# Prayers for Myers Briggs Types :)



## forsquares (Nov 12, 2012)

Sorry if this has already been posted. I didn't see it among the first few pages, though. This is a list of prayers that different Myers Briggs types might say 

*ISTJ:* Lord help me to relax about insignificant details beginning tomorrow at 11:41.23 am e.s.t.
*ISTP:* God help me to consider people's feelings, even if most of them ARE hypersensitive.
*ESTP:* God help me to take responsibility for my own actions, even though they're usually NOT my fault.
*ESTJ:* God, help me to not try to RUN everything. But, if You need some help, just ask.
*ISFJ:* Lord, help me to be more laid back and help me to do it EXACTLY right.
*ISFP: *Lord, help me to stand up for my rights (if you don't mind my asking).
*ESFP:* God help me to take things more seriously, especially parties and dancing.
*ESFJ:* God give me patience, and I mean right NOW.
*INFJ:* Lord help me not be a perfectionist. (did I spell that correctly?)
*INFP:* God, help me to finish everything I sta

*ENFP: *God,help me to keep my mind on one th-Look a bird-ing at a time.
*ENFJ:* God help me to do only what I can and trust you for the rest. Do you mind putting that in writing?
*INTJ:* Lord keep me open to others' ideas, WRONG though they may be.
*INTP:* Lord help me be less independent, but let me do it my way.
*ENTP:* Lord help me follow established procedures today. On second thought, I'll settle for a few minutes.

*ENTJ: *Lord, help me slow downandnotrushthroughwatIdo.
Amen.

source: Prayer for Myers Briggs Types


----------



## Beauty for Ashes (Feb 6, 2013)

INFP: God, can I have a hug?


----------



## The Exception (Oct 26, 2010)

I've seen this many times and it never ceases to make me laugh out loud.


----------



## AnCapKevin (Jun 7, 2012)

INTP: God, please- oh who am I kidding, god doesn't exist.


----------



## 11thNight (Sep 2, 2012)

I found these prayers somewhere else before.

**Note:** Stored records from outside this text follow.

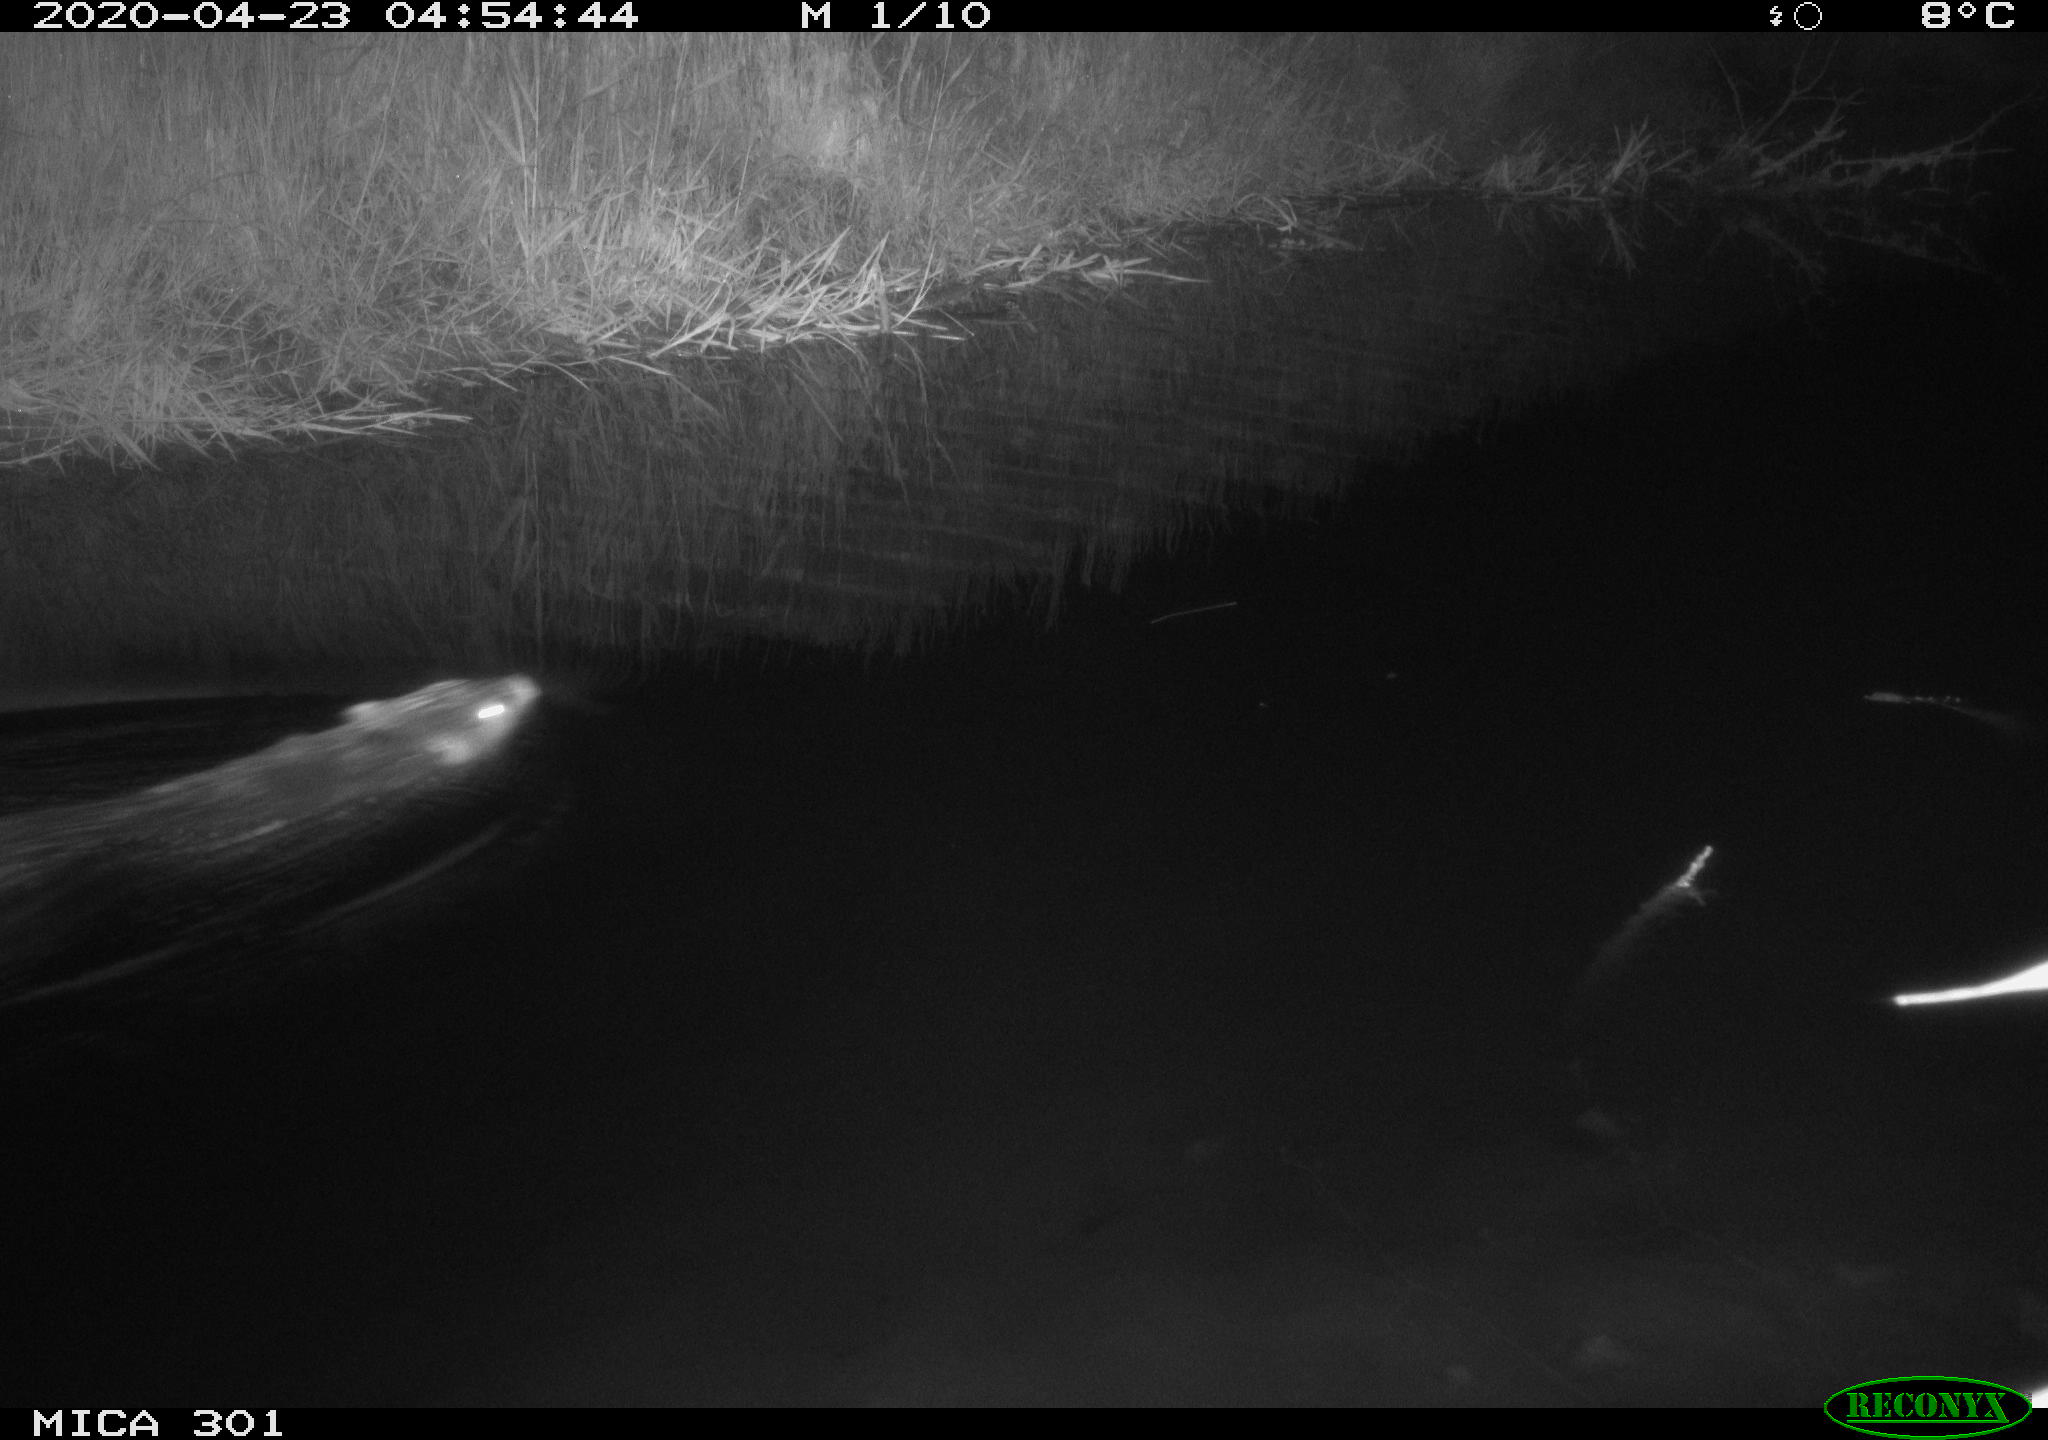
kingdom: Animalia
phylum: Chordata
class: Mammalia
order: Rodentia
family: Castoridae
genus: Castor
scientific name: Castor fiber
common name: Eurasian beaver
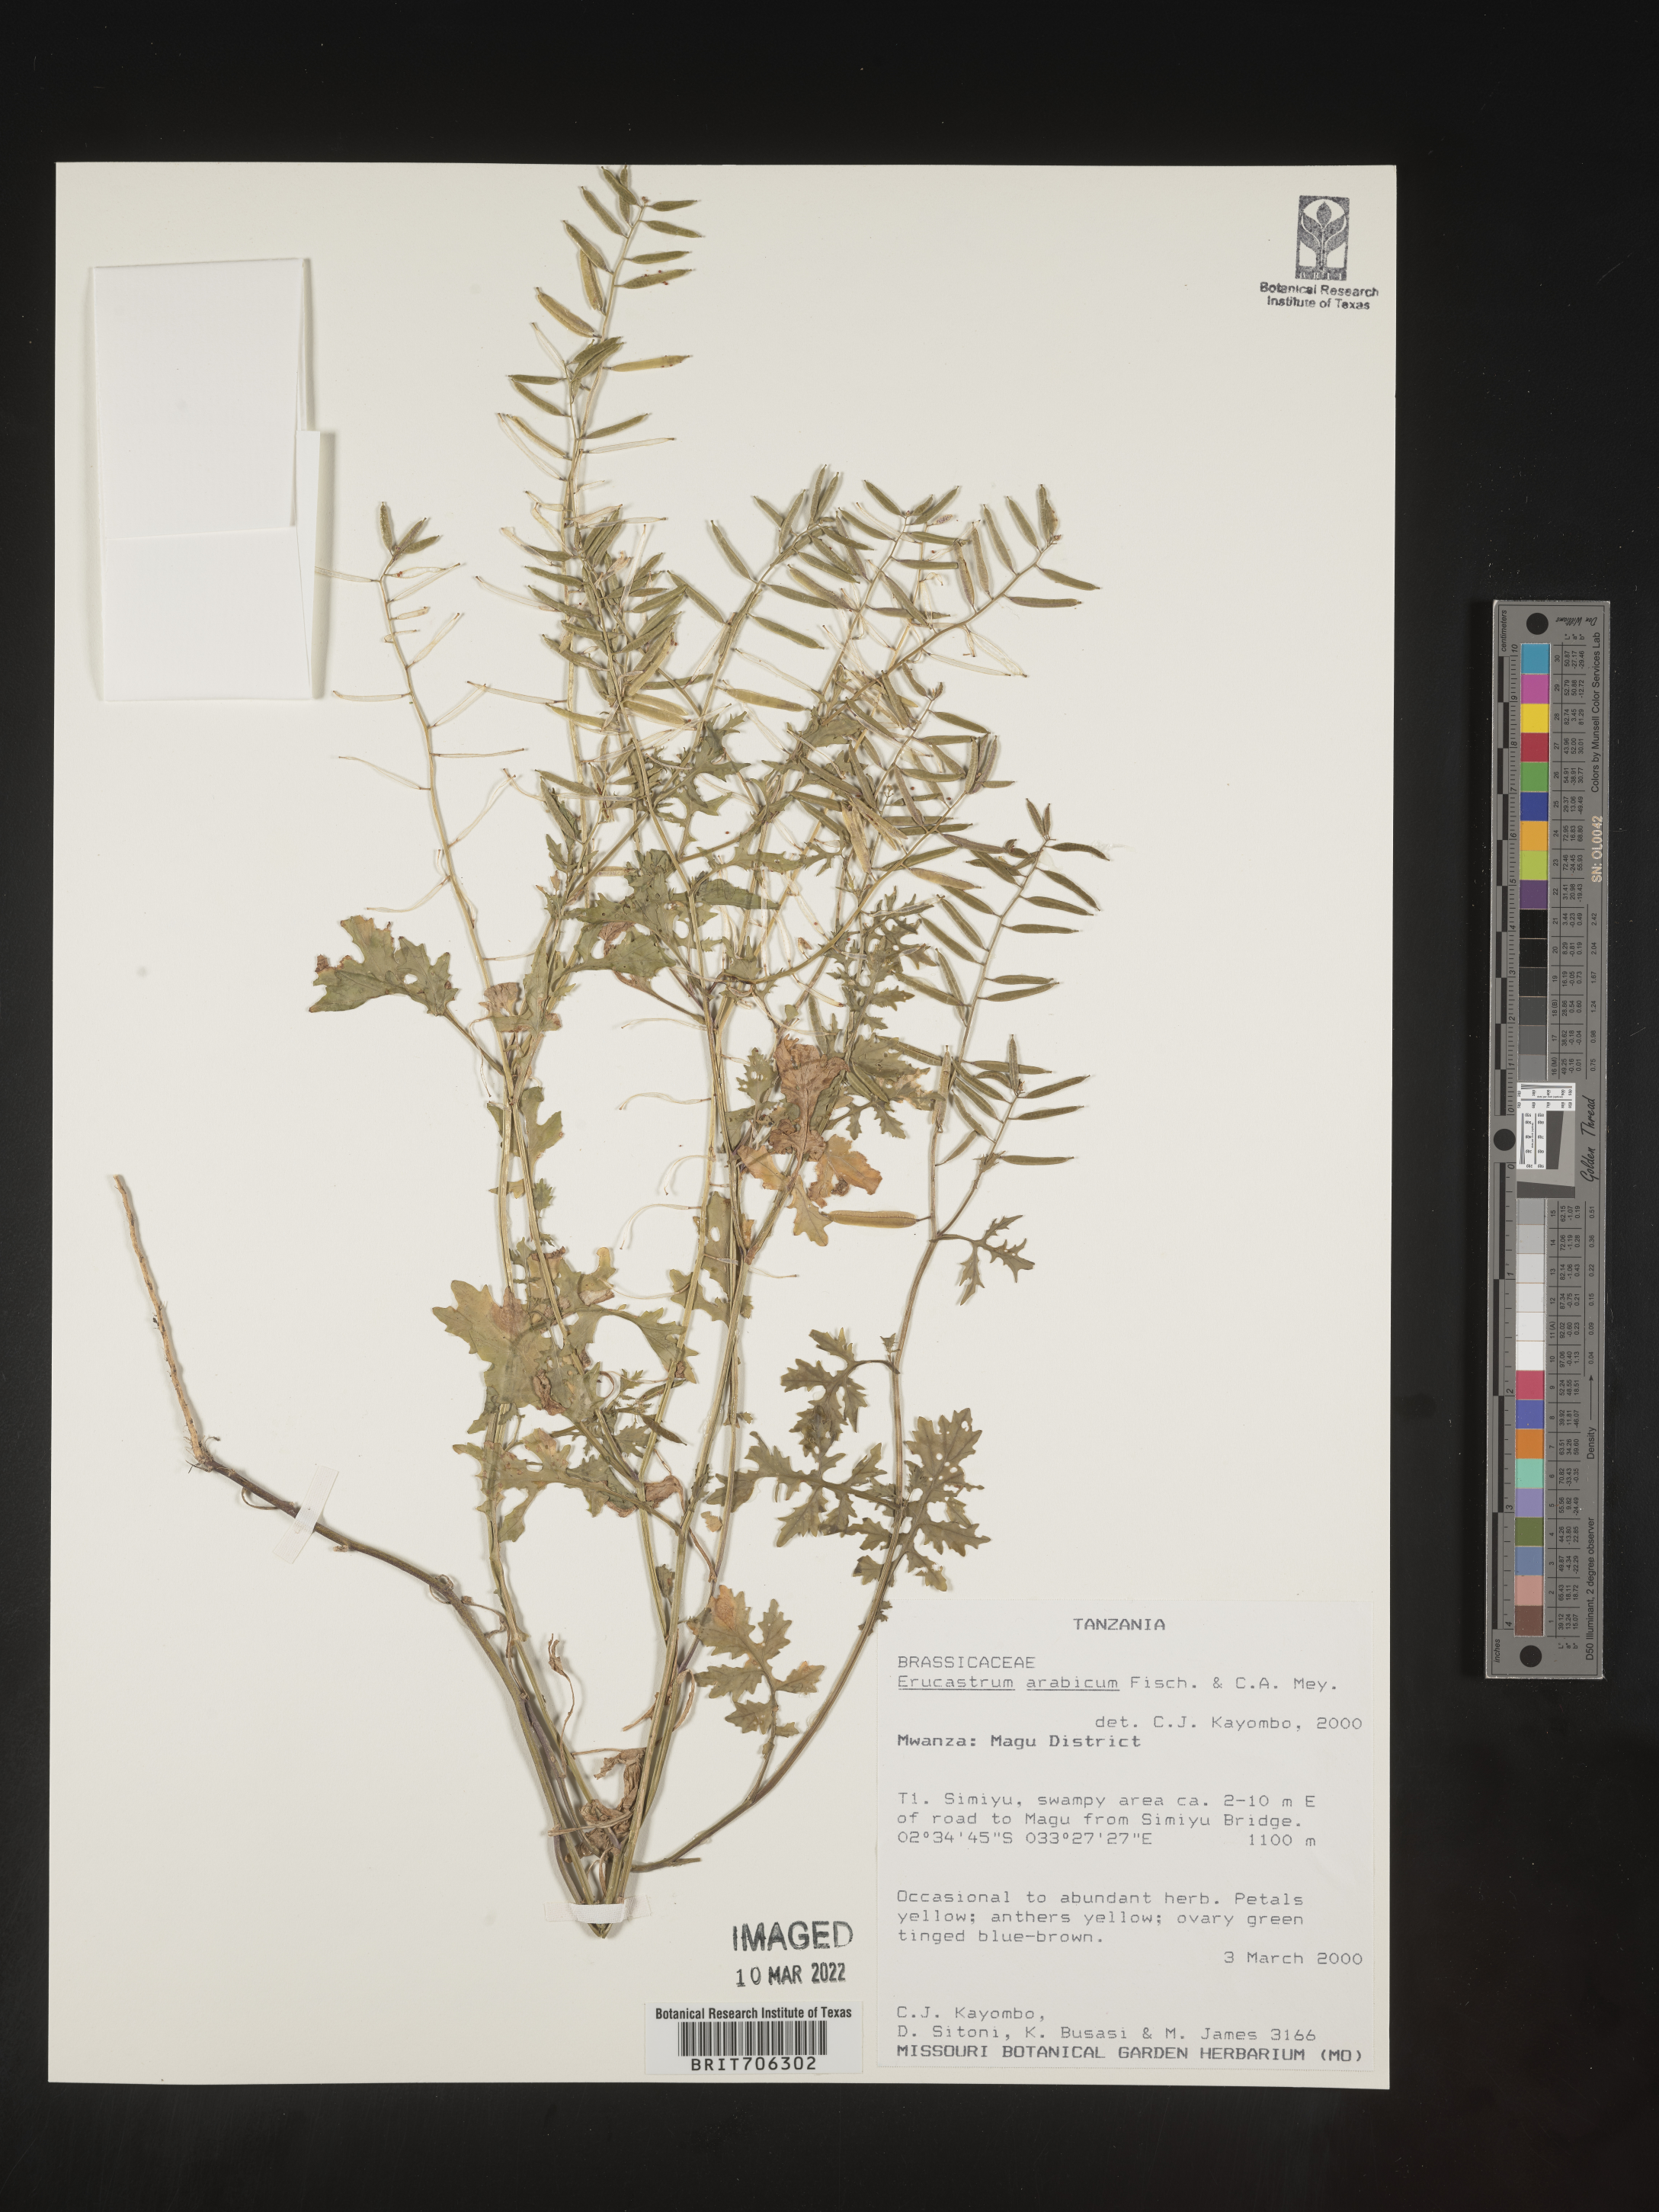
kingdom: Plantae
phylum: Tracheophyta
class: Magnoliopsida
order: Brassicales
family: Brassicaceae
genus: Erucastrum
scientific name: Erucastrum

I was actually a little offended when I first saw them. It was the first religious thing I found about mbti, and it focuses on the negative things about type and asking God to fix them. True each type does have it's own weaknesses, but they also each have their strengths. Since God is the creator of people, shouldn't each type reflect some aspect of God's nature? To me this list sort of feels like your type is something wrong about you and you should God to fix it.


----------



## Emerson (Mar 13, 2011)

INTJ: God, why did you create us all in your image. Then create a type theory for different people that is mostly insignificant? Surely it would make more sense not to make a type theory since it has no real use? Or create all people according to fixed means that they CANNOT stray out of? Either your personality matrix is off, or you're just not as smart as people are giving you credit for...


----------



## StaceofBass (Jul 1, 2012)

ENFP: God, please help me to change the world for the better...Can we start by eliminating war and making it a peaceful place? Then can we have equal rights for everyone regardless of differences? Amen


----------



## forsquares (Nov 12, 2012)

11thNight said:


> I found these prayers somewhere else before. I was actually a little offended when I first saw them. It was the first religious thing I found about mbti, and it focuses on the negative things about type and asking God to fix them. True each type does have it's own weaknesses, but they also each have their strengths. Since God is the creator of people, shouldn't each type reflect some aspect of God's nature? To me this list sort of feels like your type is something wrong about you and you should God to fix it.


Not going to lie, I wouldn't exactly call this all that religious. Yes, the formatting of the sentences is a "prayer", but beyond that, I think you might be thinking too much into it. It's meant as a lighthearted joke


----------